Прочие фишки то догоняют, то разбегаются в стороны от лазурного огонька, откуда-то берутся всё новые и новые. Проводник раскидывает руки – шире разрастается дерево, подымается над столом до самого потолка вагона, чтобы всем подвижным крупинкам света хватило места на нём.

– Такая малость привела бы к таким обширным последствиям, – в восторге шепчет пассажир. – Тут есть совсем незнакомые мне люди!

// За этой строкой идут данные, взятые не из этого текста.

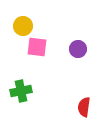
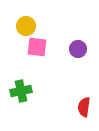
yellow circle: moved 3 px right
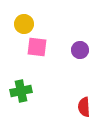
yellow circle: moved 2 px left, 2 px up
purple circle: moved 2 px right, 1 px down
red semicircle: rotated 12 degrees counterclockwise
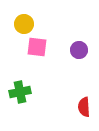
purple circle: moved 1 px left
green cross: moved 1 px left, 1 px down
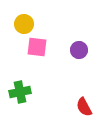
red semicircle: rotated 24 degrees counterclockwise
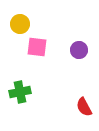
yellow circle: moved 4 px left
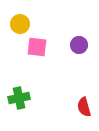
purple circle: moved 5 px up
green cross: moved 1 px left, 6 px down
red semicircle: rotated 12 degrees clockwise
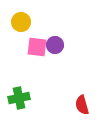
yellow circle: moved 1 px right, 2 px up
purple circle: moved 24 px left
red semicircle: moved 2 px left, 2 px up
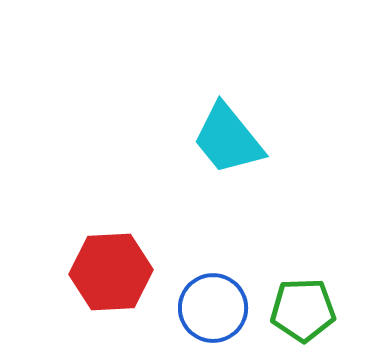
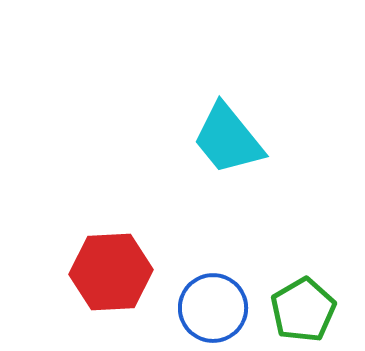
green pentagon: rotated 28 degrees counterclockwise
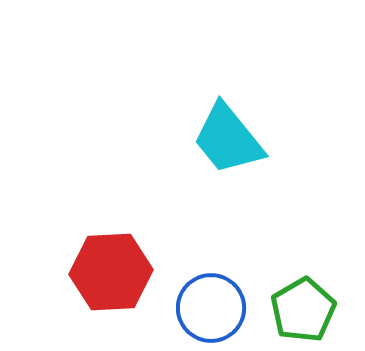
blue circle: moved 2 px left
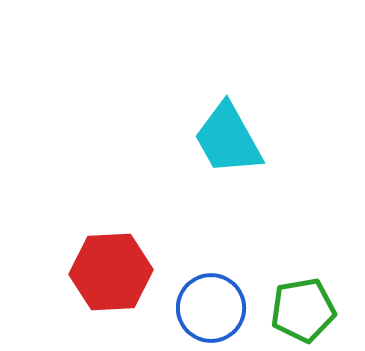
cyan trapezoid: rotated 10 degrees clockwise
green pentagon: rotated 20 degrees clockwise
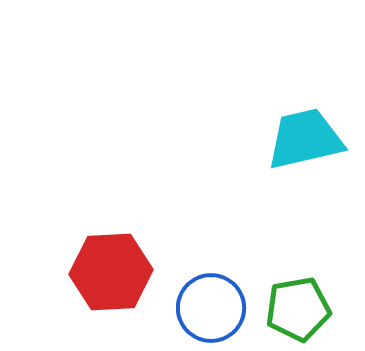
cyan trapezoid: moved 77 px right; rotated 106 degrees clockwise
green pentagon: moved 5 px left, 1 px up
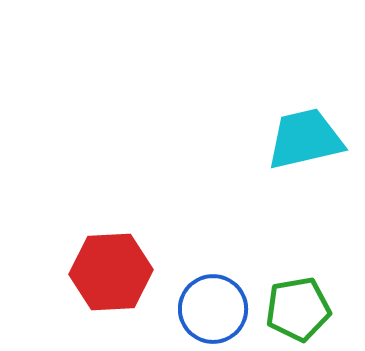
blue circle: moved 2 px right, 1 px down
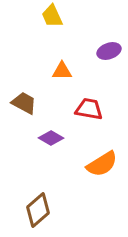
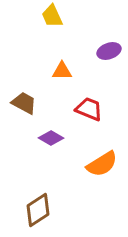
red trapezoid: rotated 12 degrees clockwise
brown diamond: rotated 8 degrees clockwise
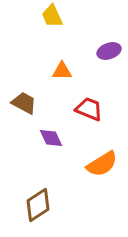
purple diamond: rotated 35 degrees clockwise
brown diamond: moved 5 px up
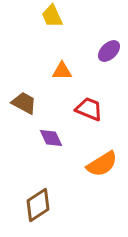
purple ellipse: rotated 25 degrees counterclockwise
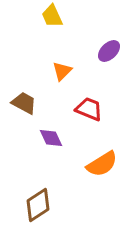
orange triangle: rotated 45 degrees counterclockwise
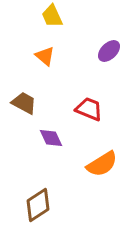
orange triangle: moved 17 px left, 15 px up; rotated 35 degrees counterclockwise
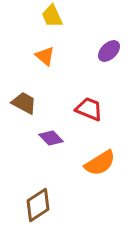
purple diamond: rotated 20 degrees counterclockwise
orange semicircle: moved 2 px left, 1 px up
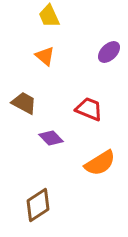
yellow trapezoid: moved 3 px left
purple ellipse: moved 1 px down
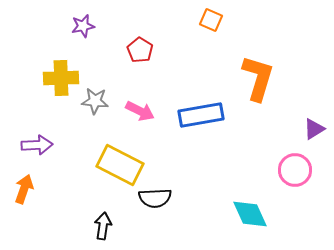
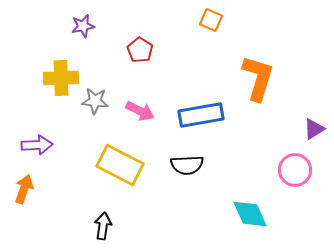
black semicircle: moved 32 px right, 33 px up
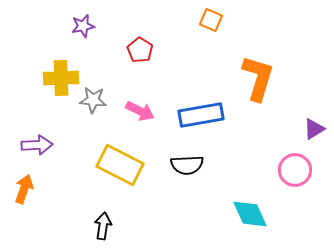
gray star: moved 2 px left, 1 px up
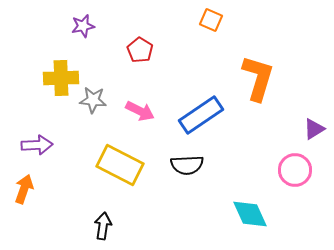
blue rectangle: rotated 24 degrees counterclockwise
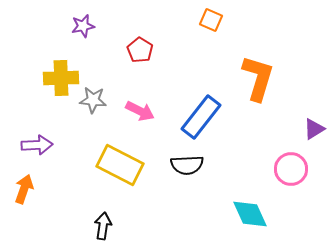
blue rectangle: moved 2 px down; rotated 18 degrees counterclockwise
pink circle: moved 4 px left, 1 px up
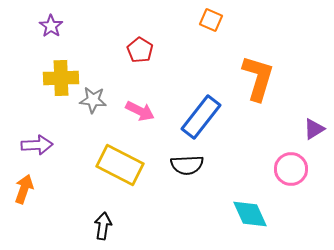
purple star: moved 32 px left; rotated 25 degrees counterclockwise
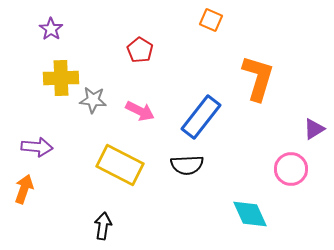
purple star: moved 3 px down
purple arrow: moved 2 px down; rotated 8 degrees clockwise
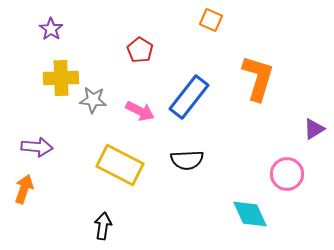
blue rectangle: moved 12 px left, 20 px up
black semicircle: moved 5 px up
pink circle: moved 4 px left, 5 px down
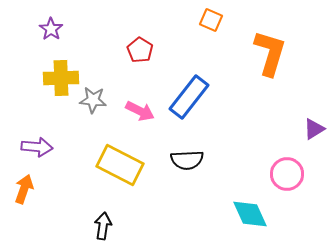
orange L-shape: moved 12 px right, 25 px up
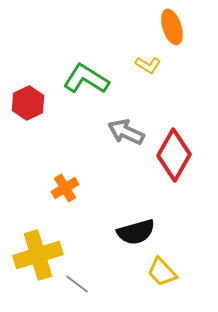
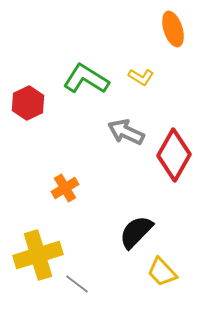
orange ellipse: moved 1 px right, 2 px down
yellow L-shape: moved 7 px left, 12 px down
black semicircle: rotated 150 degrees clockwise
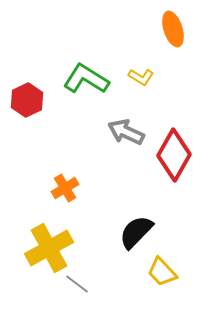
red hexagon: moved 1 px left, 3 px up
yellow cross: moved 11 px right, 7 px up; rotated 12 degrees counterclockwise
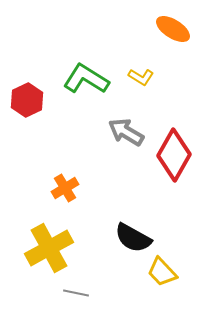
orange ellipse: rotated 40 degrees counterclockwise
gray arrow: rotated 6 degrees clockwise
black semicircle: moved 3 px left, 6 px down; rotated 105 degrees counterclockwise
gray line: moved 1 px left, 9 px down; rotated 25 degrees counterclockwise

Эта ветка полна жизни, а возможностей сколько!

– Потому что именно в ней ты призывал Духа Жизни, – кивает его собеседник. – А вот и банда, которая вас донимала!

В отдалении, ближе к концу, на собственных тонких веточках приютилось несколько неярких точек.

– Выходит, спустя столько лет та маленькая молитва их достигла. Подумать только! Для скольких людей всё сложилось бы иначе… И для меня? – Он вновь повторяет, указывая на одно из переломных мест во сплетении ветвей, уже сказанные слова:

– Не думал, что я могу так выглядеть.

Но на сей раз голос пассажира не печален – восхищён.

– А этот маршрут? А вон тот? – расспрашивает он у своего проводника, и тот охотно ему отвечает.

Двое теснее склоняются над полем светящихся разветвлений дорог. Им некуда спешить. В назначенный час вагон тронется с места, и поезд по маршруту «Скрытое – Явное» отправится в путь.